EU countries struck a deal on a draft bill that would allow subscribers to use digital media like Netflix when they travel to other member states. A handful of countries put up a fight.
National governments agreed yesterday (26 May) on a compromise bill that will let people use digital media that they access legally at home when they travel to another EU country. The agreement comes one day after the European Commission proposed another new audiovisual rule that will require video on-demand platforms like Netflix to carry at least 20% European media in their catalogues.
The Commission announced the so-called portability bill last December, as the first legislative proposal in its flagship digital single market plans.
A couple of countries, including France, Spain, Italy and Greece, pushed back against the bill and asked for a clear limit to the length of time people could remain in another country and still legally access media they’ve paid for.
Those countries lost out: under the newly minted compromise deal, consumers can stay in another country for a “limited period of time”, but the national governments didn’t name the number of days.
The bill now heads to the Parliament, where MEPs are already thrashing through the details. French MEP Jean-Marie Cavada (ALDE) was named rapporteur in the Parliament’s Legal Affairs (JURI) Committee earlier this year, creating an upset among some lobbyists who feared he would follow the French government’s call to put a limit on how long consumers can access digital media outside the country they live in.
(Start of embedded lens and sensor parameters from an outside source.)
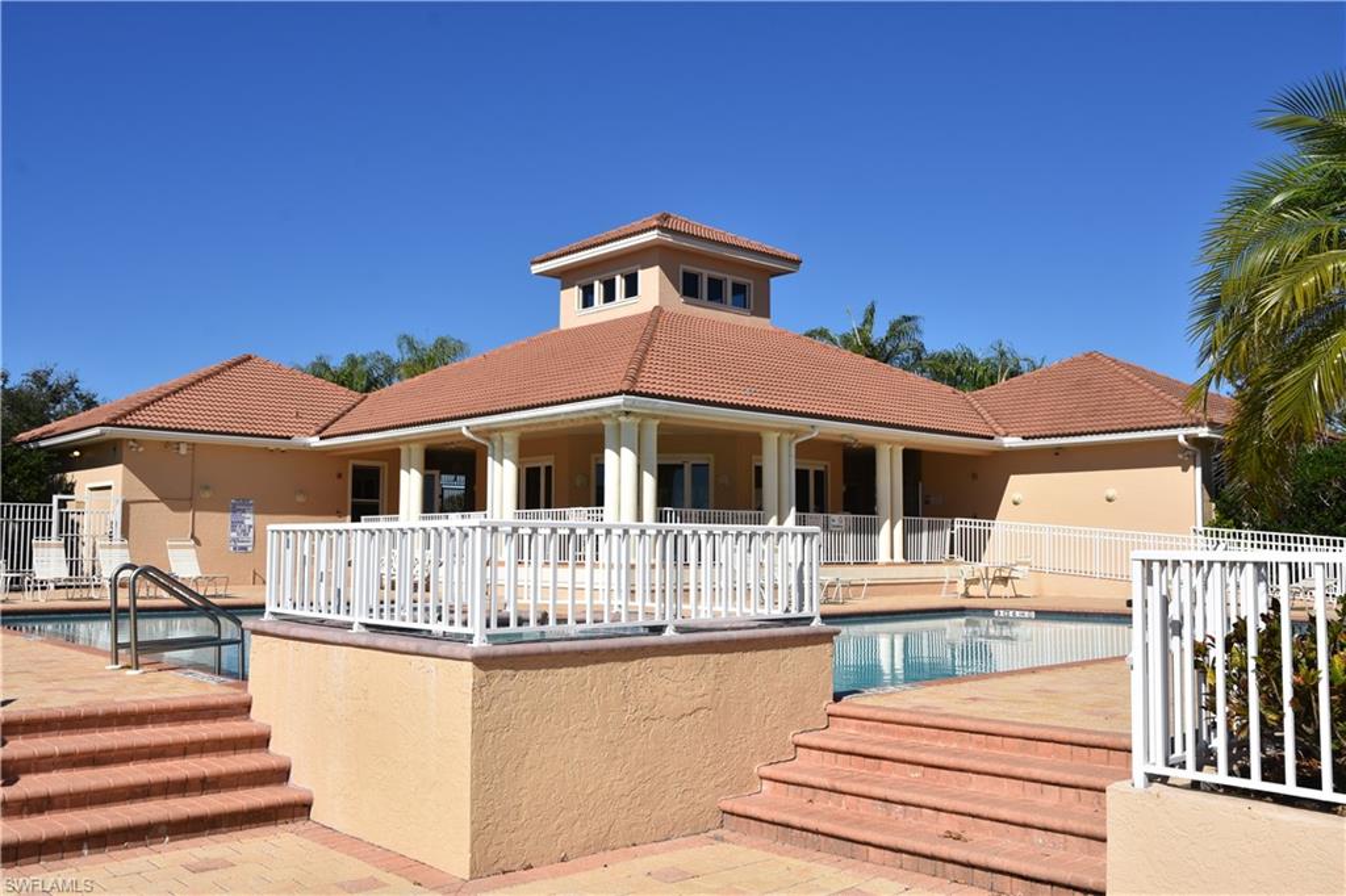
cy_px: 448
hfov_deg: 61.9
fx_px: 1121
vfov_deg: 43.6
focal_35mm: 30
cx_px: 673
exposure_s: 1/250
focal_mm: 20
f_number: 10
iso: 100
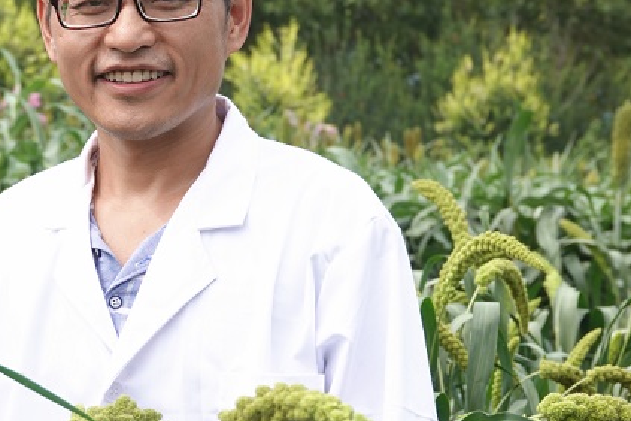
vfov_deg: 10.8
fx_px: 2226
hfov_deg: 16.1
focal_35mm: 127
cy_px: 140
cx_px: 154
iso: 100
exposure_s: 1/800
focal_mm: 25.61
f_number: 3.5
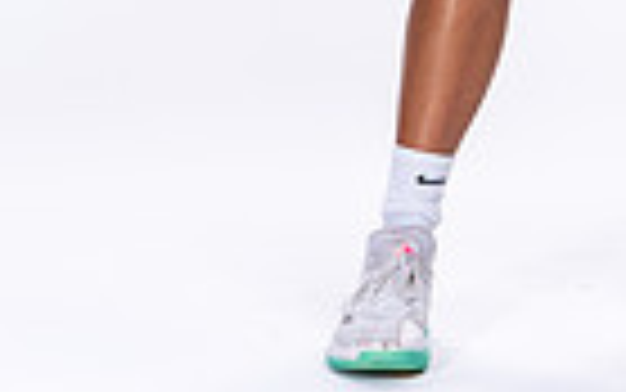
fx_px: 5786
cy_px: -541
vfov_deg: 3.8
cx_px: 486
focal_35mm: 339
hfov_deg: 6.2
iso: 400
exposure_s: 1/250
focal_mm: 103
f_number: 5.6
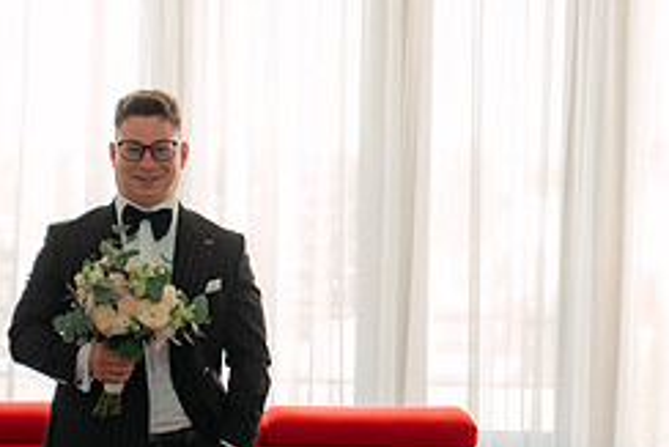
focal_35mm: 87
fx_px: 1618
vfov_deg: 15.7
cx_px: 222
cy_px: 321
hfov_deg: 23.3
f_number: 2.8
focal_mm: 30
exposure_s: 1/160
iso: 1600
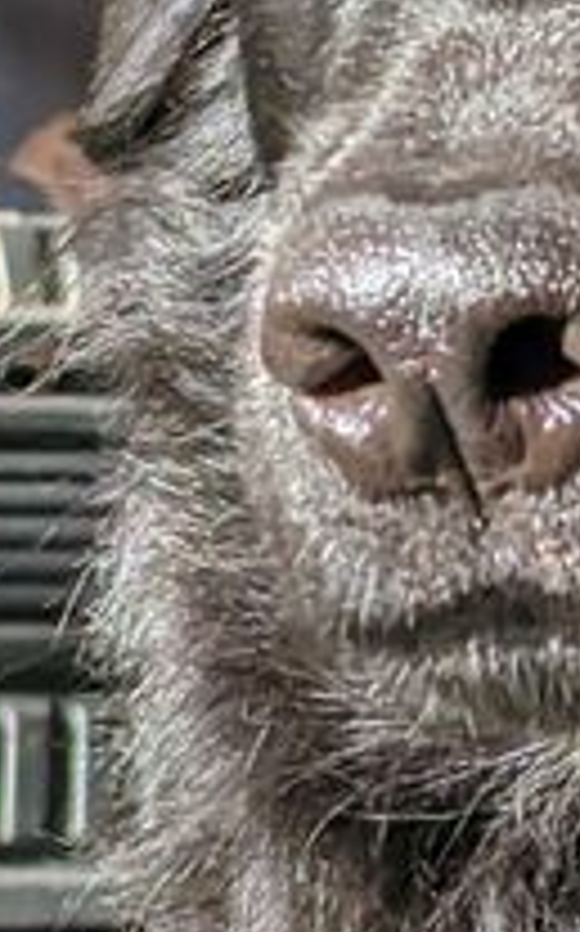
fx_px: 7983
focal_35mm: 315
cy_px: 864
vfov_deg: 6.7
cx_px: 508
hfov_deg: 4.2
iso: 38
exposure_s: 1/427
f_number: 1.85
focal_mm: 6.81
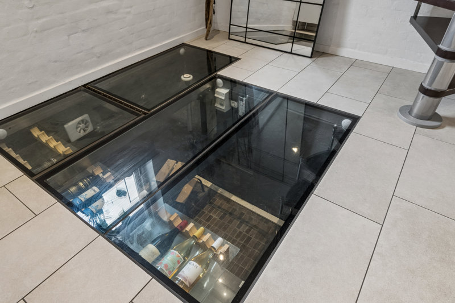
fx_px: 265
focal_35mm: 21
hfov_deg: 81.2
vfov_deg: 59.5
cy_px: 152
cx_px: 228
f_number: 8
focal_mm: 14
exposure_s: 1/20
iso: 200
Last year, Cavada created a stir with controversial amendments to the European Parliament’s copyright report.
Parliament sources told euractiv.com that Cavada will suggest a definition of how long people can stay abroad that is different from the Commission and Council’s proposals altogether.
In his draft version of the bill, Cavada won’t set out any time limitation, but will instead ask companies to make sure their subscribers return to the country they live in at least three or four times a year.
Companies affected by the law, which include Netflix and broadcasters that provide online streams, will need to comply with “serious” measures to verify where subscribers live, according to the French MEP’s bill.
Cavada will publish his draft in July ahead of a JURI Committee vote planned for October, Parliament sources said.
The executive’s original proposal said the law would apply to anyone “temporarily present” in an EU country where they are not a resident.
Andrus Ansip, the Juncker Commission’s Vice-President for the Digital Single Market, is against limits that some member states demanded, and said that specifying a maximum number of days consumers could spend abroad would be a “red line” that he couldn’t accept.
Some broadcasters say tight rules that limit the number of days subscribers can access media when they’re abroad could be a headache for them to comply with. But Cavada’s proposal of checking subscribers’ residence a few times a year might not work at all, industry sources say—unless companies verify residence all the time.
Consumer groups are worried that companies may be required to verify subscribers’ residence in a way that is too invasive or complicated.
“It would be absurd to ask people for their bank account, or to check if their name is on an electoral roll, to verify a person’s identity when they log in from abroad,” said Monique Goyens, director general of the European Consumer Organisation.